R          T                COST
---------- ---------- ----------
D          TOTAL           68356
D          A                3200
D          B                3224
D          C                3634
D          E                7300
D          F                7598
D          G                3840
D          H               14580
D          I                4400
D          J               12352
D          K                8228
D          L                   0

已選擇12行。

已用時間:  00: 00: 03.61

這是原始SQL語句,首先構造出當前路徑中兩點的最短距離,然後利用UNION ALL獲取所有路徑,再次利用遞迴WITH獲取所有可能的路徑,並去除路徑中重複的情況。
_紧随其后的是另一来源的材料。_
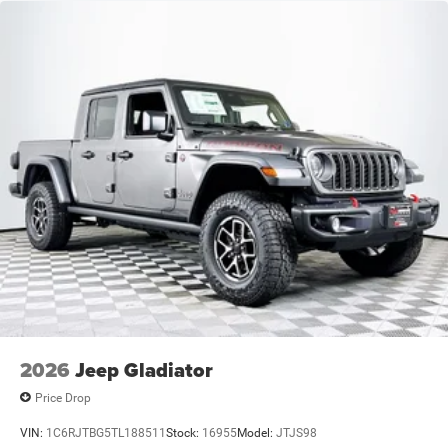
2026
Jeep Gladiator
Price Drop
VIN:
1C6RJTBG5TL188511
Stock:
16955
Model:
JTJS98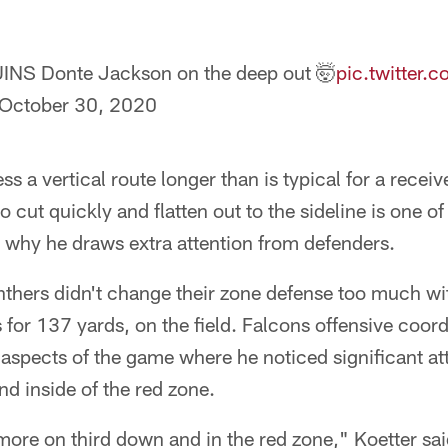
UINS Donte Jackson on the deep out 🤯
pic.twitter
October 30, 2020
ss a vertical route longer than is typical for a receive
 to cut quickly and flatten out to the sideline is one o
s why he draws extra attention from defenders.
anthers didn't change their zone defense too much w
for 137 yards, on the field. Falcons offensive coord
 aspects of the game where he noticed significant a
d inside of the red zone.
ore on third down and in the red zone," Koetter sai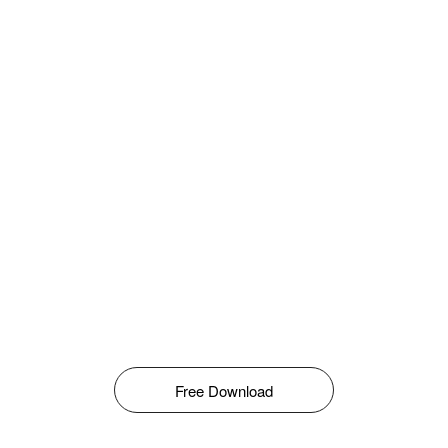
Free Download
最後計算起點和終點間最短的路徑,並根據人數計算出每個城市的費用,進而算出哪個城市舉辦花費最少。

SQL> WITH ROUTE_D AS
  2  (
  3     SELECT CITY1 R, CITY2 T, DISTANCE DIS
  4     FROM ROUTES
  5     UNION ALL
  6     SELECT CITY2, CITY1, DISTANCE
  7     FROM ROUTES
  8  ),
  9  ROUTE_ALL_D (C1, C2, LINES, DISTANCE) AS
 10  (
 11     SELECT R, T, R || T, DIS
 12     FROM ROUTE_D
 13     UNION ALL
 14     SELECT A.C1, T, LINES || R || T, DIS + DISTANCE
 15     FROM ROUTE_D R, ROUTE_ALL_D A
 16     WHERE A.C2 = R.R
 17     AND C1 != T
 18     AND INSTR(LINES, R, 1, 2) = 0
 19     AND INSTR(LINES, T, 1, 2) = 0
 20     AND DISTANCE + DIS <= NVL((SELECT DIS FROM ROUTE_D RS WHERE A.C1 = RS.R AND R.T = RS.T), 9.9E38)
 21  ),
 22  RESULT AS
 23  (
 24     SELECT C1 R, C2 T,
 25             SUM(MIN(DISTANCE) * 2 * MAX(C.MEMBERS)) OVER(PARTITION BY C1, C2) COST,
 26             SUM(MIN(DISTANCE) * 2 * MAX(C.MEMBERS)) OVER(PARTITION BY C1) COST_CITY
 27     FROM ROUTE_ALL_D R, CITIES C
 28     WHERE R.C2 = C.CITY_NAME(+)
 29     GROUP BY R.C1, R.C2
 30  )
 31  SELECT R, NVL(T, 'TOTAL') T, NVL(SUM(COST), 0) COST
 32  FROM RESULT
 33  WHERE COST_CITY = (SELECT MIN(COST_CITY) FROM RESULT)
 34  GROUP BY GROUPING SETS ((R, T), R)
 35  ORDER BY R, DECODE(T, 'TOTAL', '0', T);

R          T                COST
---------- ---------- ----------
D          TOTAL           68356
D          A                3200
D          B                3224
D          C                3634
D          E                7300
D          F                7598
D          G                3840
D          H               14580
D          I                4400
D          J               12352
D          K                8228
D          L                   0

已選擇12行。

已用時間:  00: 00: 00.09

隨後最佳化的時候發現,原始SQL中第一步獲取兩個城市間最多距離的步驟完全沒有必要,而且使得獲取全部路徑後資料量增大,使得查詢效能下降。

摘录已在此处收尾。